Work to complete
Please copy every line of the data below word for word, leaving the pictures out of your answer.

Input for this task
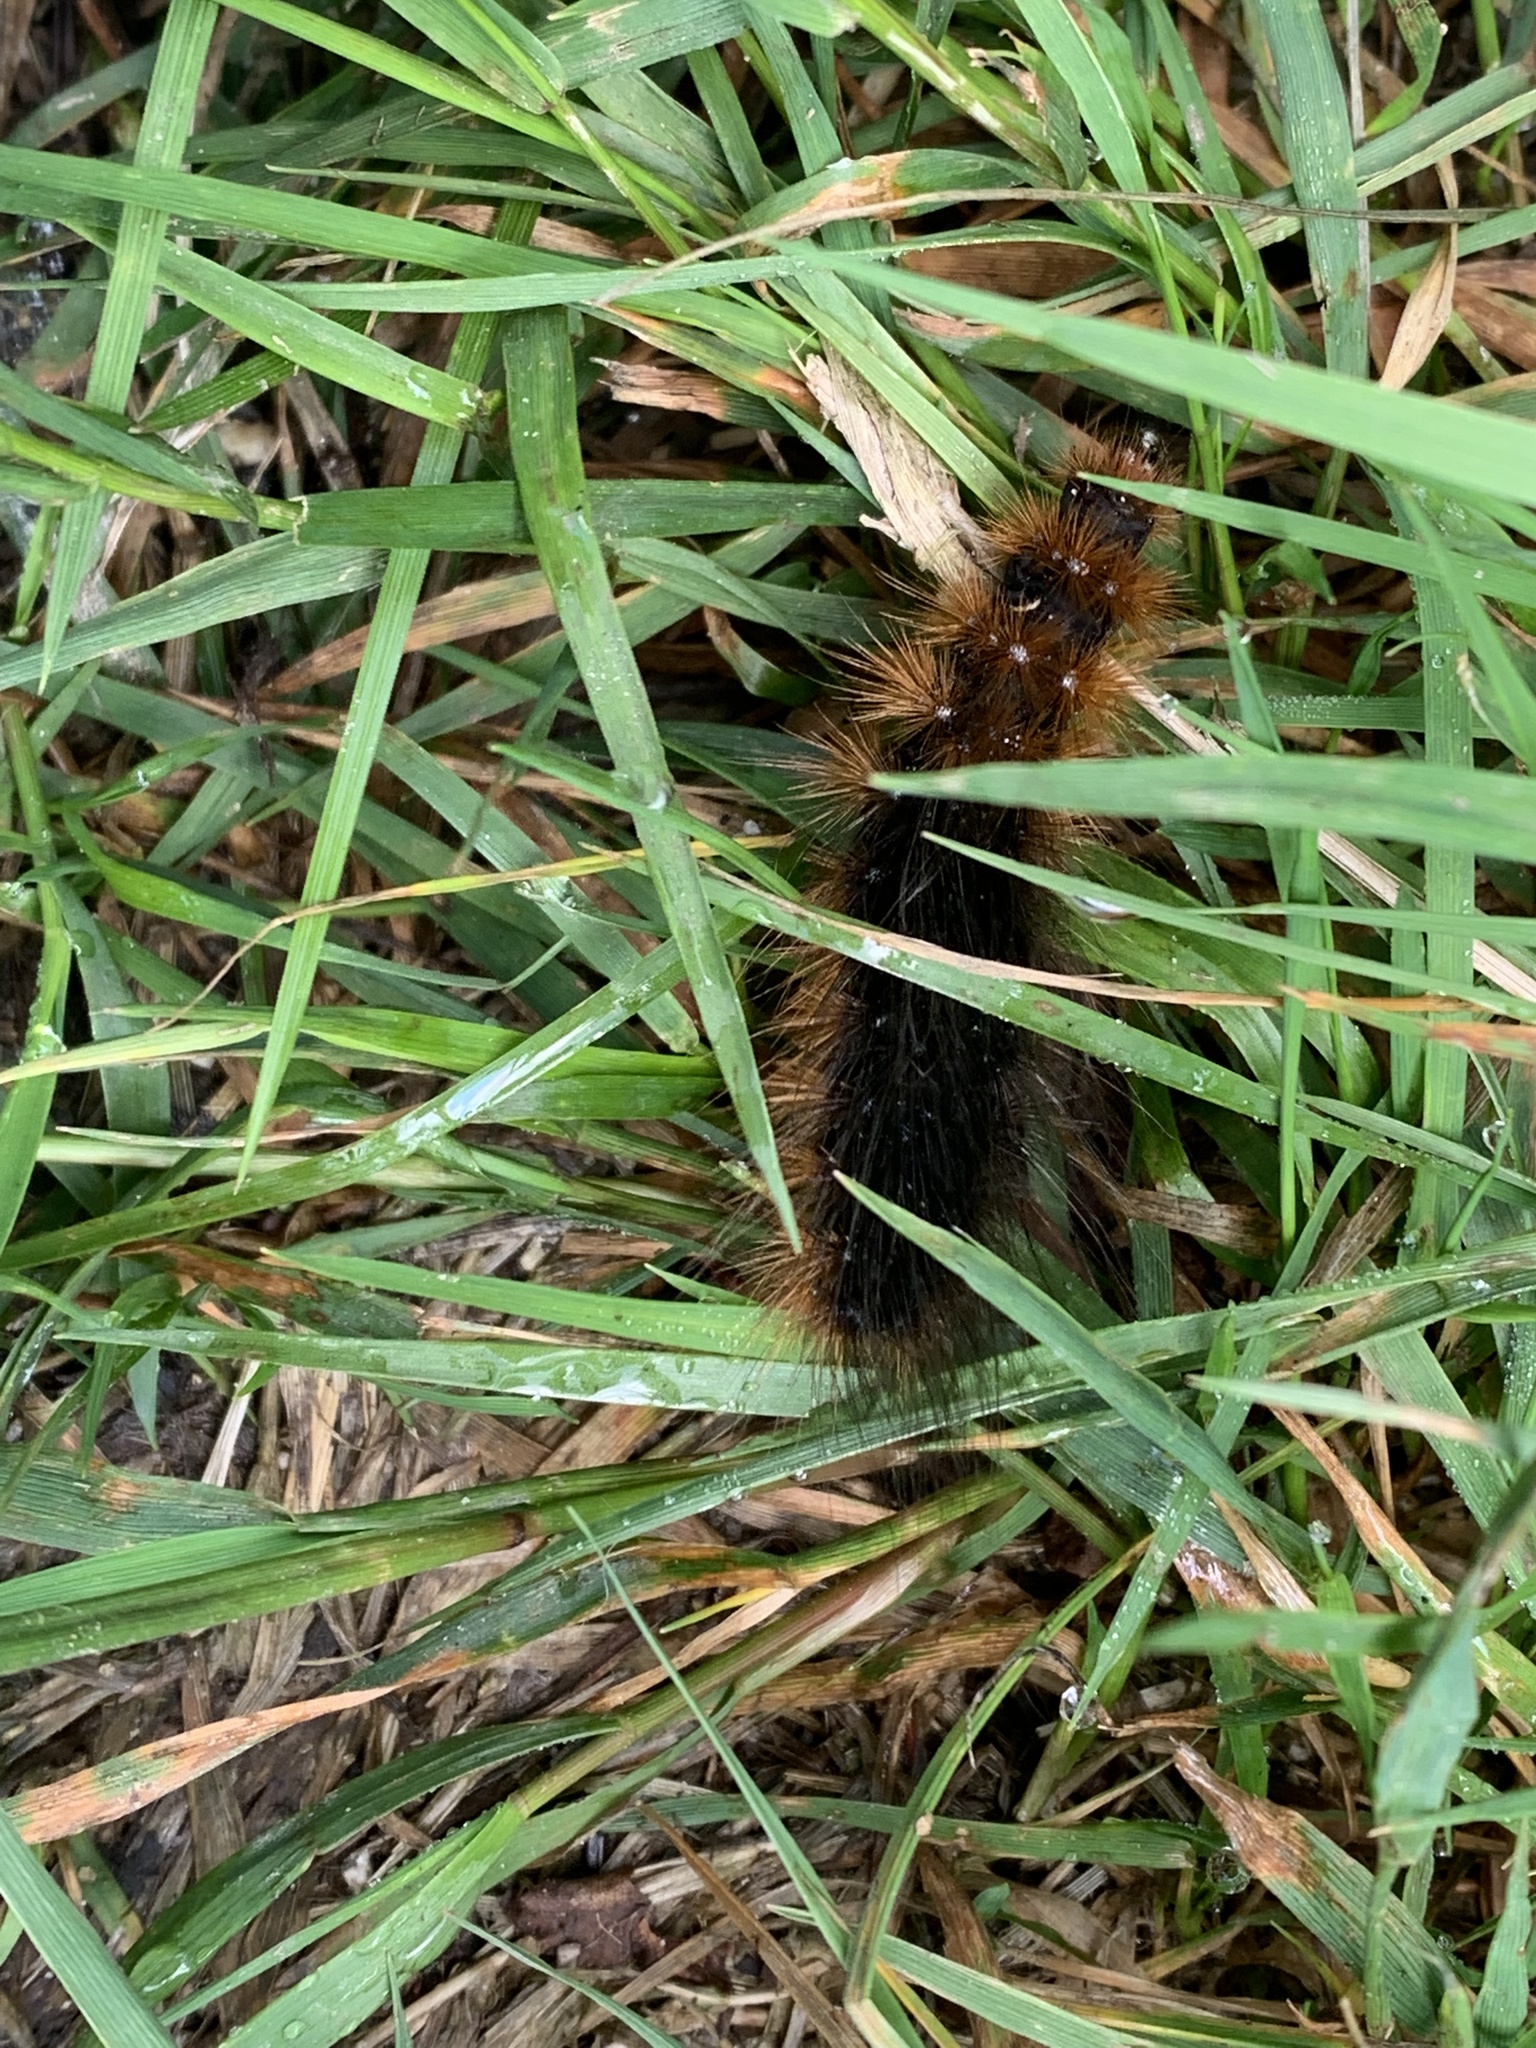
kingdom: Animalia
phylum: Arthropoda
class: Insecta
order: Lepidoptera
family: Erebidae
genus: Arctia
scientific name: Arctia caja
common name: Garden tiger
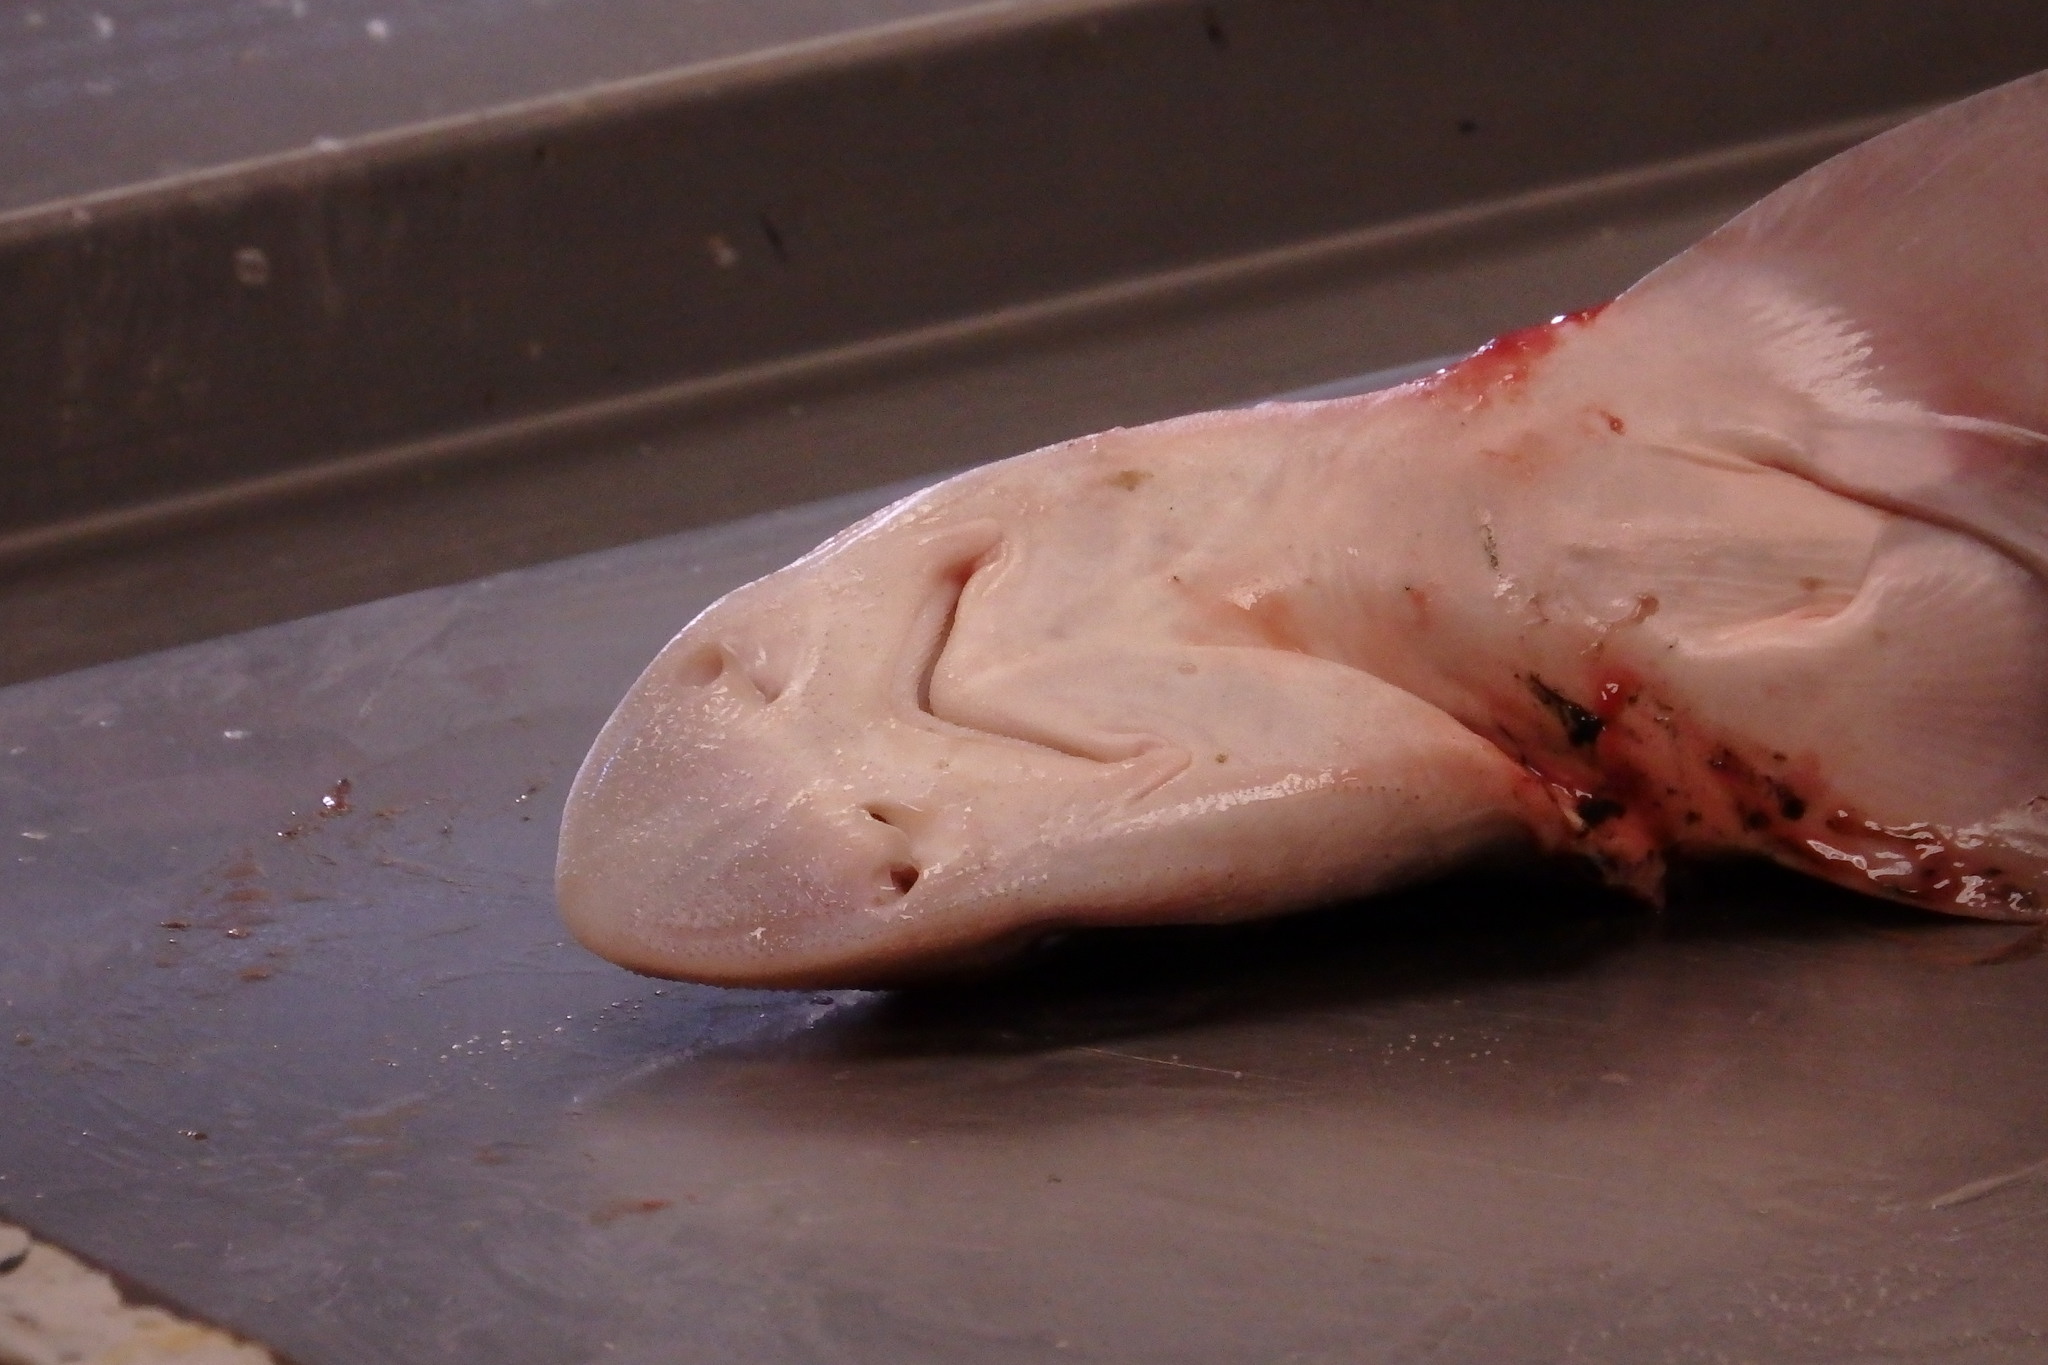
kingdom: Animalia
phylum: Chordata
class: Elasmobranchii
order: Carcharhiniformes
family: Triakidae
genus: Mustelus
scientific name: Mustelus mustelus
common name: Smooth-hound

The output
kingdom: Animalia
phylum: Arthropoda
class: Insecta
order: Lepidoptera
family: Erebidae
genus: Arctia
scientific name: Arctia caja
common name: Garden tiger
kingdom: Animalia
phylum: Chordata
class: Elasmobranchii
order: Carcharhiniformes
family: Triakidae
genus: Mustelus
scientific name: Mustelus mustelus
common name: Smooth-hound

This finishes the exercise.